In school we learn of universals, but science doesn’t understand suffering, otherness, and evil like literature does (hence, literature and the pain it takes note of and reflects on, as well as the movement from nothing to everything is, for Serres, a prerequisite). While science speaks to the truth of the global, literature speaks to the pain of the local:

Literature has cried misery and suffering since its birth. Science has not yet learned the language of this sob. In this tragic place begins the reason of the third-instructed.   Suffering and misfortune, pain injustice, and hunger are found at the point where the global touches the local, the universal the singular, power weakness, knowledge blindness. (70)

A great example of how becoming nothing can become a transitional point can be found in Homer’s Odyssey.

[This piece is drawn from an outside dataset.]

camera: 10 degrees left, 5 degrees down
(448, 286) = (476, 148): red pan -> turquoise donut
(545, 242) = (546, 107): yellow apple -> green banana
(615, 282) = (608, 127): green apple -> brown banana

While Theodor Adrono sees Odysseus (the main character of Homer’s Odyssey) as the example of the cunning mind that elevates reason and the will to power over mythology, Serres sees Odysseus as challenging the power of speech and reason by becoming “Nohbdy” (the spelling marks his exclusion).   This marks a moment in the text when Odysseus has to confront Polyphemous, the Cyclops.

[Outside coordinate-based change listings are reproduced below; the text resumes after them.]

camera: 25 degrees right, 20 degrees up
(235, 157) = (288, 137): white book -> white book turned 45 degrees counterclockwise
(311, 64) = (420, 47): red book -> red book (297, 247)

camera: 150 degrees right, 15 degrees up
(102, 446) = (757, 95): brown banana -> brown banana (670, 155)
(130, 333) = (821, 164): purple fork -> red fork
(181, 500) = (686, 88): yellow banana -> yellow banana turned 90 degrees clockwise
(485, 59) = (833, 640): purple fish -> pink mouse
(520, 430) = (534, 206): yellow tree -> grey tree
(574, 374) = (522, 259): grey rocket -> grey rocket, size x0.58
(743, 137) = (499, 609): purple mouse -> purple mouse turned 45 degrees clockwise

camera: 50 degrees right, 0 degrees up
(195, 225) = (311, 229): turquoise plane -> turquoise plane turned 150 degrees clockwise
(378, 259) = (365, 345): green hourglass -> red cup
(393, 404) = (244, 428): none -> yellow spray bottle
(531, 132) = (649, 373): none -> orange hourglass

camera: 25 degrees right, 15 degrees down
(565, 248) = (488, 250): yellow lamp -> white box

Odysseus – at the point in the narrative – has lost nearly all of his power. Serres contrasts this to the all-powerful Cyclops whose “eye” is like a “laser beam” – it sees more and better (seeing = power):

Who will cauterize this implacable light?…A man named Nohbdy. A man who has wandered for such a long time, by sea and outside islands, that he has lost everything, that is vessels and his sandals, his tunic, his plans, even his own name still forsake him today. He is no longer counted. (66)

In contrast to him is Polyphemous, “that means: the one who speaks a lot, the one of whom one often speaks a lot….He counts a lot. All of his glory emanates from his eye”(66).   Serres calls Polyphemous an “encyclopediest” who has “a one hundred thousand striking or rigorous words at his disposal.”

When Odysseus manages to “cauterize the giant gaze, in the center, with his pointed sword, he blinds himself”(67). Serres, in other words, sees this act as an act of self-abasement and becoming invisible (becoming nothing and “nohbdy”):

He effaces Polyphemous, his own pen name, his beautiful, renowned last name, not in order to adopt a new moniker, but to renounce all: here he is, invisible, Nohbdy. He leaves the glory and the power….and flees from the den in the belly of a wooly ram, not taken, not seen. Nobody sees him reborn from the black hole of the grotto, by means of an invisible and animal birth. (67)

In other words, Nohbdy is “reborn” (nohbdy becomes an “author”) by way of becoming other, becoming animal.   The nothing –the third – becomes the milieu through which communication and reflection is possible.     This is what goes on before Odysseus returns home or before he crosses the threshold and enters the school.   Serres suggests, here, how literature can take us through the paradox of nothing becoming something. But ultimately, this process is not tragic. Rebirth is comic. The movement from nothing to something is a movement through pain. It tells us the story of how one goes from a complete unknown, to becoming, as Bob Dylan would say, a “rolling stone.”